10 On citera principalement trois points d’accord relatifs au retour à l’analyse écologique, à la recherche préalable des déterminants sociaux de la participation électorale, enfin à ce que les auteurs nomment « l’approche sociologique des électorats ».
11 L’un des paradoxes des analyses électorales veut qu’on recoure de moins en moins aux statistiques électorales ou à l’environnement social dans lequel les votes sont encastrés, pour privilégier, dans l’administration de la preuve, des questions de sondages portant sur les valeurs, les émotions, ou la psychologie des votants… Or, on ne le sait que trop, on peut adresser de nombreux reproches aux usages monomaniaques de l’outil sondagier et singulièrement à la représentativité des échantillons réunis, comme à la fréquente surinterprétation des réponses extorquées. Il faut donc saluer ce retour aux méthodes écologiques par croisement des données électorales avec ce qu’on peut savoir, via la statistique publique, des caractéristiques sociales des unités de vote.

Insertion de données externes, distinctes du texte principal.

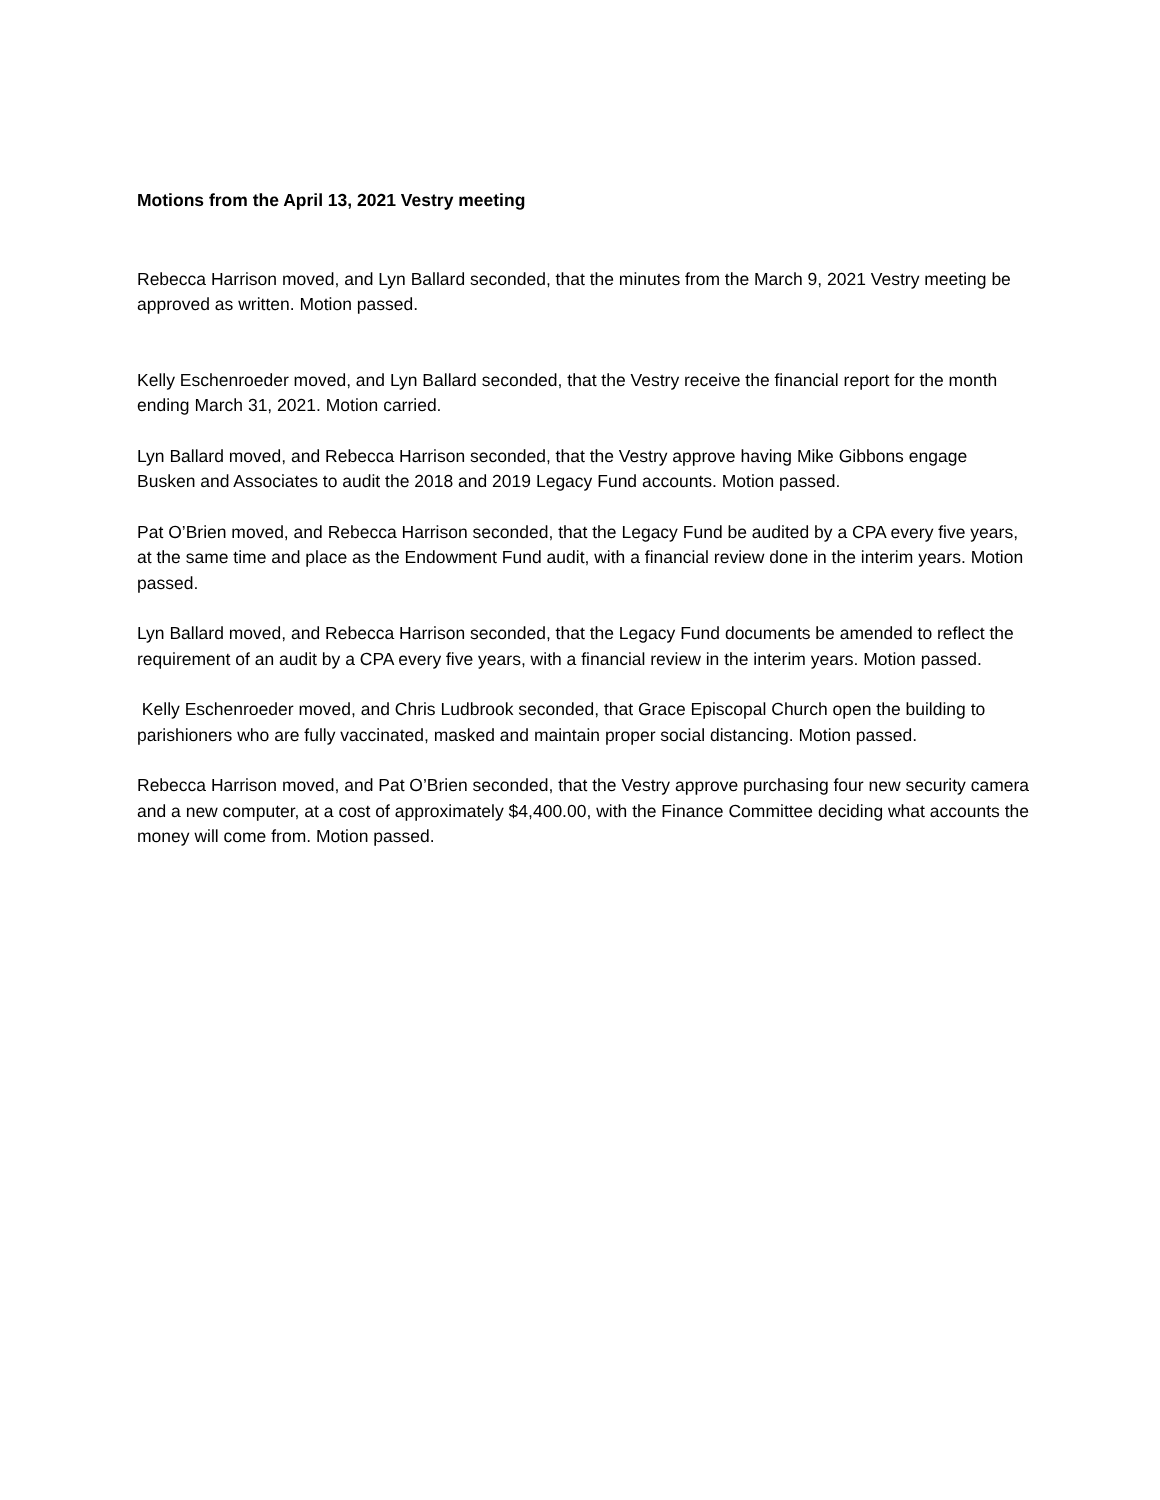Motions from the April 13, 2021 Vestry meeting
Rebecca Harrison moved, and Lyn Ballard seconded, that the minutes from the March 9, 2021 Vestry meeting be approved as written. Motion passed.
Kelly Eschenroeder moved, and Lyn Ballard seconded, that the Vestry receive the financial report for the month ending March 31, 2021. Motion carried.
Lyn Ballard moved, and Rebecca Harrison seconded, that the Vestry approve having Mike Gibbons engage Busken and Associates to audit the 2018 and 2019 Legacy Fund accounts. Motion passed.
Pat O’Brien moved, and Rebecca Harrison seconded, that the Legacy Fund be audited by a CPA every five years, at the same time and place as the Endowment Fund audit, with a financial review done in the interim years. Motion passed.
Lyn Ballard moved, and Rebecca Harrison seconded, that the Legacy Fund documents be amended to reflect the requirement of an audit by a CPA every five years, with a financial review in the interim years. Motion passed.
Kelly Eschenroeder moved, and Chris Ludbrook seconded, that Grace Episcopal Church open the building to parishioners who are fully vaccinated, masked and maintain proper social distancing. Motion passed.
Rebecca Harrison moved, and Pat O’Brien seconded, that the Vestry approve purchasing four new security camera and a new computer, at a cost of approximately $4,400.00, with the Finance Committee deciding what accounts the money will come from. Motion passed.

12 Avec une objection classique, que les promoteurs des sondages ont brandie très tôt pour discréditer les analyses environnementales : le biais écologique ou paradoxe de Robinson. En substance, on ne peut en toute rigueur inférer de relations saisies à un niveau agrégé (une commune par exemple) l’existence des mêmes relations au niveau des individus. En fait, ce biais, rappelé avec honnêteté (p. 23 ou 295-209), est largement contourné quand on procède à un niveau très ou relativement désagrégé (le bureau de vote ou les 36 000 communes pour nos auteurs). Un possible contresens subsiste toutefois : ce qui est pour l’essentiel décrit dans cet ouvrage, c’est moins le comportement électoral des électeurs que celui des communes ou groupes de communes, ce que certaines formulations dans le texte et surtout certaines lectures trop empressées de l’ouvrage pourraient parfois laisser penser. Deuxième point d’accord, on sera sensible au fait que près de 120 pages et une partie entière sur les quatre que comporte le volume soient consacrées à la participation électorale voire, en amont, à l’inscription sur les listes électorales qui est souvent la mal aimée des analyses. On dispose certes d’excellentes études sur l’abstention (l’ouvrage pionnier d’Alain Lancelot, plus récemment les travaux de François Héran, Jean-Yves Domargen, Céline Braconnier ou Camille Peugny, assis sur les précieuses enquêtes « Participation électorale » de l’INSEE [10]) ; mais ces analyses sont souvent ignorées des analyses classiques et dominantes des scrutins, lesquelles ne portent trop souvent que sur la distribution des seuls suffrages exprimés.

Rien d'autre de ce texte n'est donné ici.